The main libraries and document archives are digitizing their collections. Most of them are scanning the documents and publishing the resulting images without their corresponding transcriptions. This limits seriously the document exploitation possibilities. The problem is even more serious when taking into account ancient documents, both printed (especially from the 15ht to 17th centuries) and handwritten. The commercial OCR systems offer poor performance on these kinds of documents. When the transcription is absolutely necessary, the transcription is performed manually by experts, which is a very expensive and error-prone task. Having appropriate tools, such a specialized OCR systems and handwritten recognition engines, would be very helpful to preserve, study and publish the cultural legacy.
We intend to improve the existing printed and handwritten text recognition systems with engines that allow specialized recognition for ancient document while enabling adaptation to particularities of each book or period and learning new glyphs, new lexicons, new language models… Even with these expected improvements, the results of an all automatic recognition will not be perfect. Obtaining transcriptions to the level of required quality demands the intervention of human experts to review and correct the resulting text. It is extremely useful to provide interactive tools to obtain and edit the transcription. The expert user may introduce text by writing it directly on the screen where the error is seen with the help of an stylus sensitive device. The on-line handwritten text and gestures input can feed an interactive loop between the handwritten system and be exploited in a multimodal, combined recognition system.
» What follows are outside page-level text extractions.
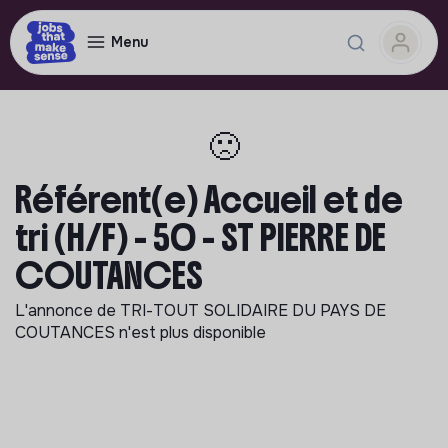
Menu
🙁
Référent(e) Accueil et de
tri (H/F) - 50 - ST PIERRE DE
COUTANCES
L'annonce de
TRI-TOUT SOLIDAIRE DU PAYS DE
COUTANCES
n'est plus disponible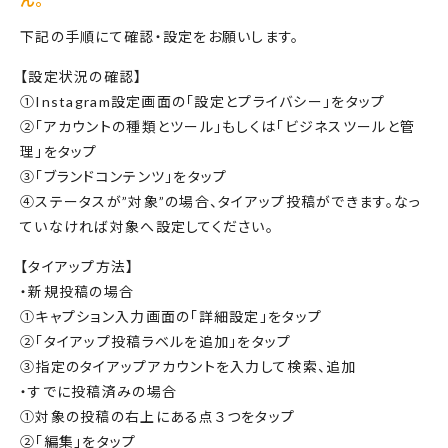
ん。
下記の手順にて確認・設定をお願いします。
【設定状況の確認】
①Instagram設定画面の「設定とプライバシー」をタップ
②「アカウントの種類とツール」もしくは「ビジネスツールと管
理」をタップ
③「ブランドコンテンツ」をタップ
④ステータスが”対象”の場合、タイアップ投稿ができます。なっ
ていなければ対象へ設定してください。
【タイアップ方法】
・新規投稿の場合
①キャプション入力画面の「詳細設定」をタップ
②「タイアップ投稿ラベルを追加」をタップ
③指定のタイアップアカウントを入力して検索、追加
・すでに投稿済みの場合
①対象の投稿の右上にある点３つをタップ
②「編集」をタップ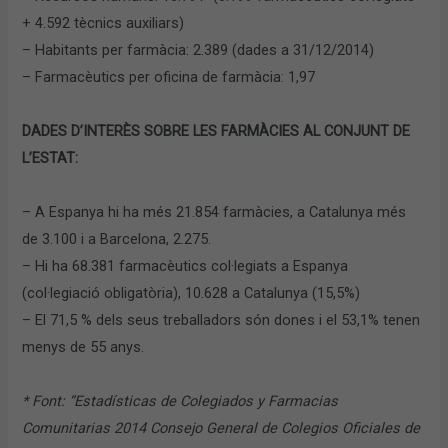
+ 4.592 tècnics auxiliars)
–
Habitants per farmàcia: 2.389 (dades a 31/12/2014)
–
Farmacèutics per oficina de farmàcia: 1,97
DADES D’INTERÈS SOBRE LES FARMÀCIES AL CONJUNT DE
L’ESTAT:
–
A Espanya hi ha més 21.854 farmàcies, a Catalunya més
de 3.100 i a Barcelona, 2.275.
–
Hi ha 68.381 farmacèutics col·legiats a Espanya
(col·legiació obligatòria), 10.628 a Catalunya (15,5%)
–
El 71,5 % dels seus treballadors són dones i el 53,1% tenen
menys de 55 anys.
* Font: “Estadísticas de Colegiados y Farmacias
Comunitarias 2014 Consejo General de Colegios Oficiales de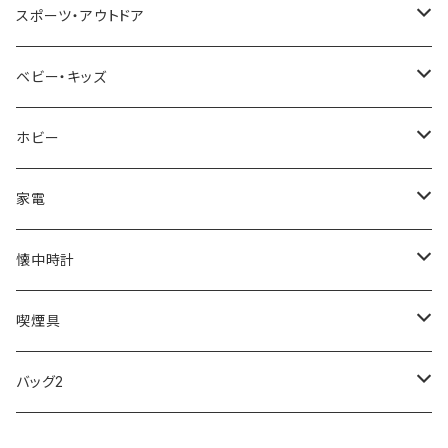
NIXON
DIESEL
22designstudio
NEWYORKER
BEAMZSQUARE
CITIZEN
Helios
LAMY
スポーツ・アウトドア
AVALANCHE
ALV
BOTTEGA VENETA
OROBIANCO
BLAZER CLUB
BRAUN
VALENTINO VISCANI
WATERMAN
Trangia
ベビー・キッズ
ORIENT
Merge
EMPORIO ARMANI
Ellese
ANDY HAWARD
RHYTHM
PARKER
Barebones
ふわりぃ
ホビー
ZEPPELIN
ETTINGER
CALVIN KLEIN
COLEMAN
G GUSTO
BLOSSOM
PELIKAN
FEUERHAND
ERGO BABY
その他
家電
SKAGEN
COACH
DANIEL WELLINGTON
MONTBLANC
GULLWING
MONDAINE
CROSS
CASIO
AMOS
CREATE
懐中時計
FOOTBALL WATCHES
BVLGARI
SWAROVSKI
Fashion Accessory Cllection
LESPORTSAC
MAWA
MONTBLANC
OMMIX
TORAY
MONDAINE
喫煙具
ARCA FUTURA
VANQUISH
VIVIENNE WESTWOOD
ISLAND
PRADA
その他
SWAROVSKI
COACH
OMRON
ZIPPO
バッグ2
MAURO JERARDI
FURBO
COACH
DEUS EX MACHINA
ARC'TERYX
DANIEL WELLINGTON
DANIEL WELLINGTON
MATTEL
Star Donut
CARAN d'ACHE
JAN SPORT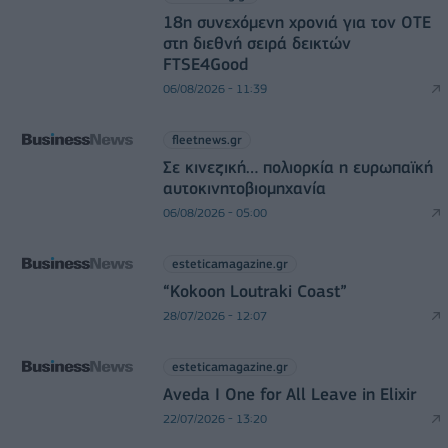
18η συνεχόμενη χρονιά για τον ΟΤΕ
στη διεθνή σειρά δεικτών
FTSE4Good
06/08/2026 - 11:39
fleetnews.gr
Σε κινεζική… πολιορκία η ευρωπαϊκή
αυτοκινητοβιομηχανία
06/08/2026 - 05:00
esteticamagazine.gr
“Kokoon Loutraki Coast”
28/07/2026 - 12:07
esteticamagazine.gr
Aveda I One for All Leave in Elixir
22/07/2026 - 13:20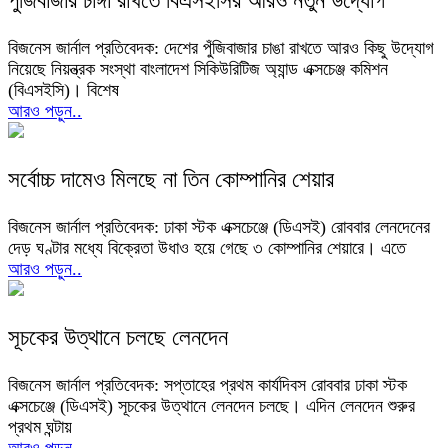
পুঁজিবাজার চাঙ্গা রাখতে বিএসইসির আরও নতুন উদ্যোগ
বিজনেস জার্নাল প্রতিবেদক: দেশের পুঁজিবাজার চাঙা রাখতে আরও কিছু উদ্যোগ
নিয়েছে নিয়ন্ত্রক সংস্থা বাংলাদেশ সিকিউরিটিজ অ্যান্ড এক্সচেঞ্জ কমিশন
(বিএসইসি)। বিশেষ
আরও পড়ুন..
সর্বোচ্চ দামেও মিলছে না তিন কোম্পানির শেয়ার
বিজনেস জার্নাল প্রতিবেদক: ঢাকা স্টক এক্সচেঞ্জে (ডিএসই) রোববার লেনদেনের
দেড় ঘণ্টার মধ্যে বিক্রেতা উধাও হয়ে গেছে ৩ কোম্পানির শেয়ারে। এতে
আরও পড়ুন..
সূচকের উত্থানে চলছে লেনদেন
বিজনেস জার্নাল প্রতিবেদক: সপ্তাহের প্রথম কার্যদিবস রোববার ঢাকা স্টক
এক্সচেঞ্জে (ডিএসই) সূচকের উত্থানে লেনদেন চলছে। এদিন লেনদেন শুরুর
প্রথম ঘন্টায়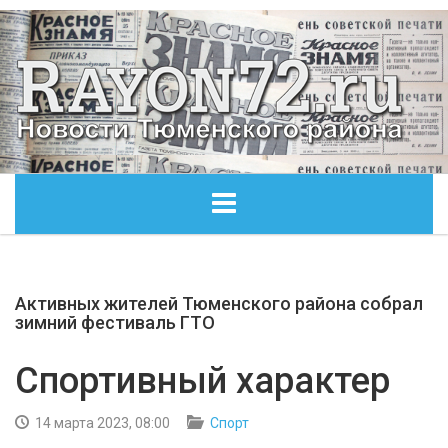
ГЛАВНАЯ
Активных жителей Тюменского района собрал
ОБЩЕСТВО
зимний фестиваль ГТО
ЭКОНОМИКА
Спортивный характер
КУЛЬТУРА
14 марта 2023, 08:00
Спорт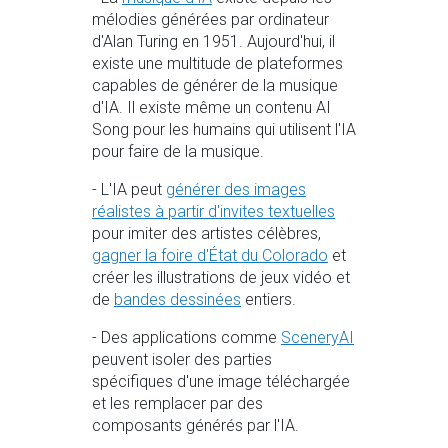
mélodies générées par ordinateur
d'Alan Turing en 1951. Aujourd'hui, il
existe une multitude de plateformes
capables de générer de la musique
d'IA. Il existe même un contenu AI
Song pour les humains qui utilisent l'IA
pour faire de la musique.
- L'IA peut
générer des images
réalistes à partir d'invites textuelles
pour imiter des artistes célèbres,
gagner la foire d'État du Colorado
et
créer les illustrations de jeux vidéo et
de
bandes dessinées
entiers.
- Des applications comme
SceneryAI
peuvent isoler des parties
spécifiques d'une image téléchargée
et les remplacer par des
composants générés par l'IA.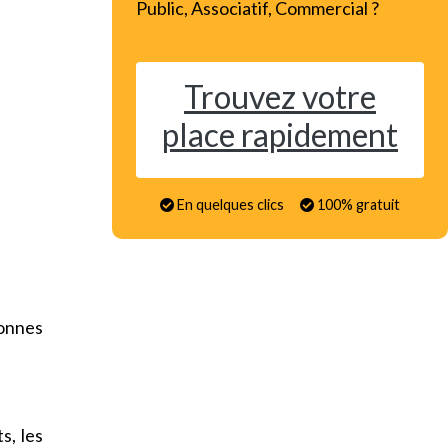
Public, Associatif, Commercial ?
Trouvez votre
place rapidement
En quelques clics
100% gratuit
onnes
s, les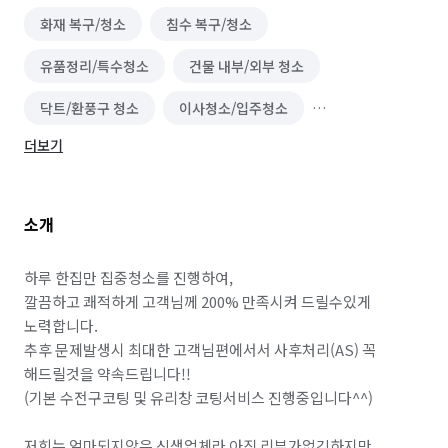
화재 복구/청소
침수 복구/청소
유품정리/특수청소
건물 내부/외부 청소
닥트/환풍구 청소
이사청소/입주청소
더보기
바닥 청소 (왁스 코팅)
실내 소독
폐기물 처리
악취 제거
해충방역
철거
곰팡이 제거
소개
비둘기 퇴치
하루 한집만 집중청소를 진행하여,

깔끔하고 쾌적하게 고객님께 200% 만족시켜 드릴수있게 
노력합니다.

추후 문제발생시 최대한 고객님편에서서 사후처리(AS) 꼭 
해드릴것을 약속드립니다!!

(기본 수전구코팅 및 유리창 코팅서비스 진행중입니다^^)

저희는 얼마되지않은 신생업체라 아직 리뷰가없긴하지만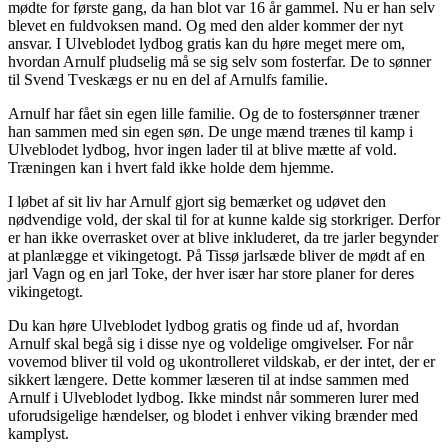
mødte for første gang, da han blot var 16 år gammel. Nu er han selv
blevet en fuldvoksen mand. Og med den alder kommer der nyt
ansvar. I Ulveblodet lydbog gratis kan du høre meget mere om,
hvordan Arnulf pludselig må se sig selv som fosterfar. De to sønner
til Svend Tveskægs er nu en del af Arnulfs familie.
Arnulf har fået sin egen lille familie. Og de to fostersønner træner
han sammen med sin egen søn. De unge mænd trænes til kamp i
Ulveblodet lydbog, hvor ingen lader til at blive mætte af vold.
Træningen kan i hvert fald ikke holde dem hjemme.
I løbet af sit liv har Arnulf gjort sig bemærket og udøvet den
nødvendige vold, der skal til for at kunne kalde sig storkriger. Derfor
er han ikke overrasket over at blive inkluderet, da tre jarler begynder
at planlægge et vikingetogt. På Tissø jarlsæde bliver de mødt af en
jarl Vagn og en jarl Toke, der hver især har store planer for deres
vikingetogt.
Du kan høre Ulveblodet lydbog gratis og finde ud af, hvordan
Arnulf skal begå sig i disse nye og voldelige omgivelser. For når
vovemod bliver til vold og ukontrolleret vildskab, er der intet, der er
sikkert længere. Dette kommer læseren til at indse sammen med
Arnulf i Ulveblodet lydbog. Ikke mindst når sommeren lurer med
uforudsigelige hændelser, og blodet i enhver viking brænder med
kamplyst.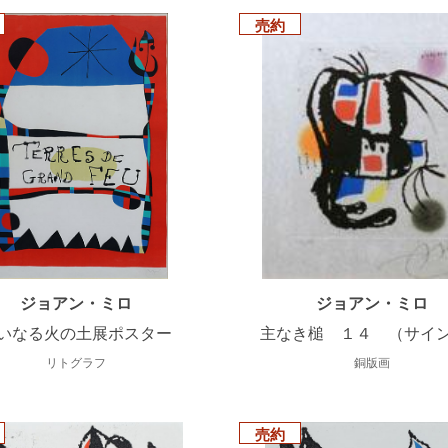
売約
ジョアン・ミロ
ジョアン・ミロ
いなる火の土展ポスター
主なき槌 １４ （サイ
リトグラフ
銅版画
売約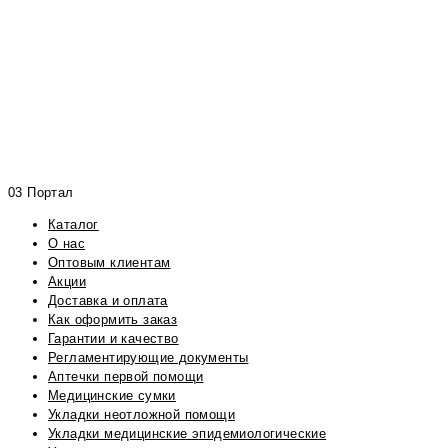
03 Портал
Каталог
О нас
Оптовым клиентам
Акции
Доставка и оплата
Как оформить заказ
Гарантии и качество
Регламентирующие документы
Аптечки первой помощи
Медицинские сумки
Укладки неотложной помощи
Укладки медицинские эпидемиологические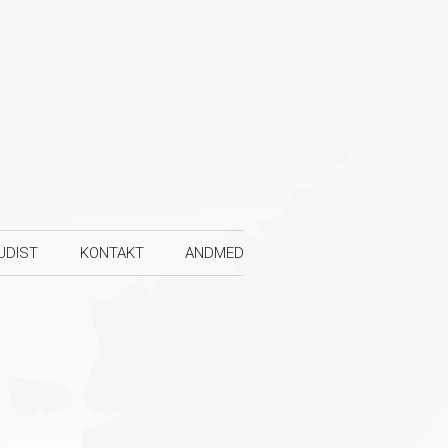
UDIST
KONTAKT
ANDMED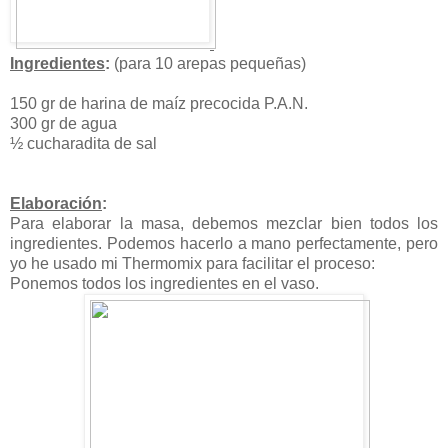
Ingredientes
:
(para 10 arepas pequeñas)
150 gr de harina de maíz precocida P.A.N.
300 gr de agua
½ cucharadita de sal
Elaboración
:
Para elaborar la masa, debemos mezclar bien todos los
ingredientes. Podemos hacerlo a mano perfectamente, pero
yo he usado mi Thermomix para facilitar el proceso:
Ponemos todos los ingredientes en el vaso.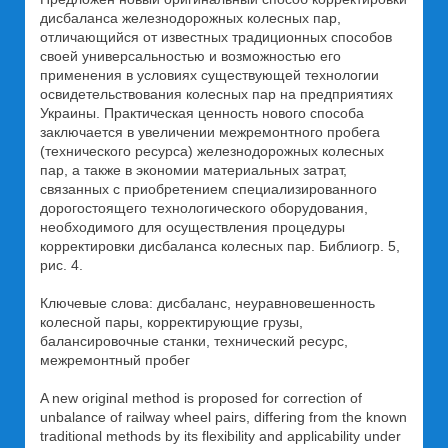
дисбаланса железнодорожных колесных пар,
отличающийся от известных традиционных способов
своей универсальностью и возможностью его
применения в условиях существующей технологии
освидетельствования колесных пар на предприятиях
Украины. Практическая ценность нового способа
заключается в увеличении межремонтного пробега
(технического ресурса) железнодорожных колесных
пар, а также в экономии материальных затрат,
связанных с приобретением специализированного
дорогостоящего технологического оборудования,
необходимого для осуществления процедуры
корректировки дисбаланса колесных пар. Библиогр. 5,
рис. 4.
Ключевые слова: дисбаланс, неуравновешенность
колесной пары, корректирующие грузы,
балансировочные станки, технический ресурс,
межремонтный пробег
A new original method is proposed for correction of
unbalance of railway wheel pairs, differing from the known
traditional methods by its flexibility and applicability under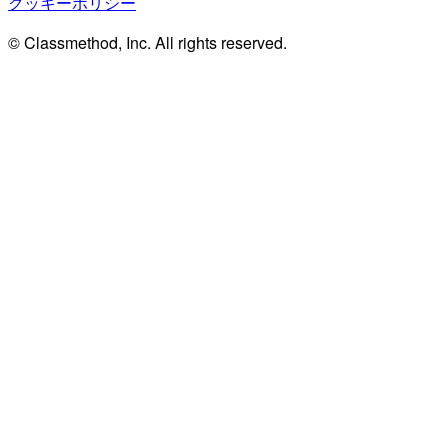
クッキーポリシー
© Classmethod, Inc. All rights reserved.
The HITITA project seeks to reduce the problem on two fronts: through the development of uni and bi-modal recognition engines that can be adapted to the peculiarities of these documents (both printed and handwritten texts), and by extending an existing tool with a multimodal interface that reduces the effort necessary to correct transcription errors. The project involves the construction of a working system that extends one already available. In order to achieve these goals, we rely on close collaboration from historians and document archive institutions. Since the current best recognition systems for on-line handwritten characters and continuous off-line handwritten text have been developed by our group, we expect to maintain leadership in this field and to ease technology transference actions.